TASK TO COMPLETE: Could you copy out, character for character, the run of entries that begins with the line containing "sign with no" and ends with the line containing "[113, 215, 140, 245] [112, 107, 146, 176]", both of those lines included?

MATERIALS PROVIDED:
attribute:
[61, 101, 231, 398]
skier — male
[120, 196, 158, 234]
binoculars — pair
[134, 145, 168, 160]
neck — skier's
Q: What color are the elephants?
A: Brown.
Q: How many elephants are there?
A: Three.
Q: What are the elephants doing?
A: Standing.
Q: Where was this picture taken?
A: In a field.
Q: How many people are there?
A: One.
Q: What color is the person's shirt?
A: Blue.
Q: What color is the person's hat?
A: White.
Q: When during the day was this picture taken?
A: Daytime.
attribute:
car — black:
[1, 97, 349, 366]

--

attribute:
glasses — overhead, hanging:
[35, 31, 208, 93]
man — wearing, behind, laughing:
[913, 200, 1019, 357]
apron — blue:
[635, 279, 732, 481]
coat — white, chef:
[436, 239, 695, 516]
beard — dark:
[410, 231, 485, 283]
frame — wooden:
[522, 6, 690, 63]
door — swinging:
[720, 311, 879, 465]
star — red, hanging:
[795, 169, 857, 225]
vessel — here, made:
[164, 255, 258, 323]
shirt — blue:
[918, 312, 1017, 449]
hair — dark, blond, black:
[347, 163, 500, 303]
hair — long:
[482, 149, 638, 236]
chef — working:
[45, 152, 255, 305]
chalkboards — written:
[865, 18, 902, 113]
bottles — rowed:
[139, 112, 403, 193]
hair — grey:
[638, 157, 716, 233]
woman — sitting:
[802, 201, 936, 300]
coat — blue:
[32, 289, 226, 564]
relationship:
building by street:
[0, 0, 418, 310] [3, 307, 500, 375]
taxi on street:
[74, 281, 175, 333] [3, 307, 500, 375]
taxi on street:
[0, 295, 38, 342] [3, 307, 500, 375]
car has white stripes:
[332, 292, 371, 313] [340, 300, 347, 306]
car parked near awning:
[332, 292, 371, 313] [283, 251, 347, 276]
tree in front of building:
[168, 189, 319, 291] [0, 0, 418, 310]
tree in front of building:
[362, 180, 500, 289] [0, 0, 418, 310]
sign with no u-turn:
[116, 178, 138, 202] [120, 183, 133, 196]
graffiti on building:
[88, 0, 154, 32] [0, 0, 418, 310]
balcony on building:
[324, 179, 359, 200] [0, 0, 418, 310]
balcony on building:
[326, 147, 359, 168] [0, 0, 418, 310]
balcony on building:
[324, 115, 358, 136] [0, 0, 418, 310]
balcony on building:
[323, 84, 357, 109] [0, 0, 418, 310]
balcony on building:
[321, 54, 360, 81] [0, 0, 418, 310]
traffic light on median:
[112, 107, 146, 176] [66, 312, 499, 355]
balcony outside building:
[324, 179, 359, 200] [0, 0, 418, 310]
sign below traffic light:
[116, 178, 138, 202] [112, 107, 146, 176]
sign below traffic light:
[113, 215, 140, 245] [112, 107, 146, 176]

REPLY TO THE EXERCISE:
sign with no u-turn:
[116, 178, 138, 202] [120, 183, 133, 196]
graffiti on building:
[88, 0, 154, 32] [0, 0, 418, 310]
balcony on building:
[324, 179, 359, 200] [0, 0, 418, 310]
balcony on building:
[326, 147, 359, 168] [0, 0, 418, 310]
balcony on building:
[324, 115, 358, 136] [0, 0, 418, 310]
balcony on building:
[323, 84, 357, 109] [0, 0, 418, 310]
balcony on building:
[321, 54, 360, 81] [0, 0, 418, 310]
traffic light on median:
[112, 107, 146, 176] [66, 312, 499, 355]
balcony outside building:
[324, 179, 359, 200] [0, 0, 418, 310]
sign below traffic light:
[116, 178, 138, 202] [112, 107, 146, 176]
sign below traffic light:
[113, 215, 140, 245] [112, 107, 146, 176]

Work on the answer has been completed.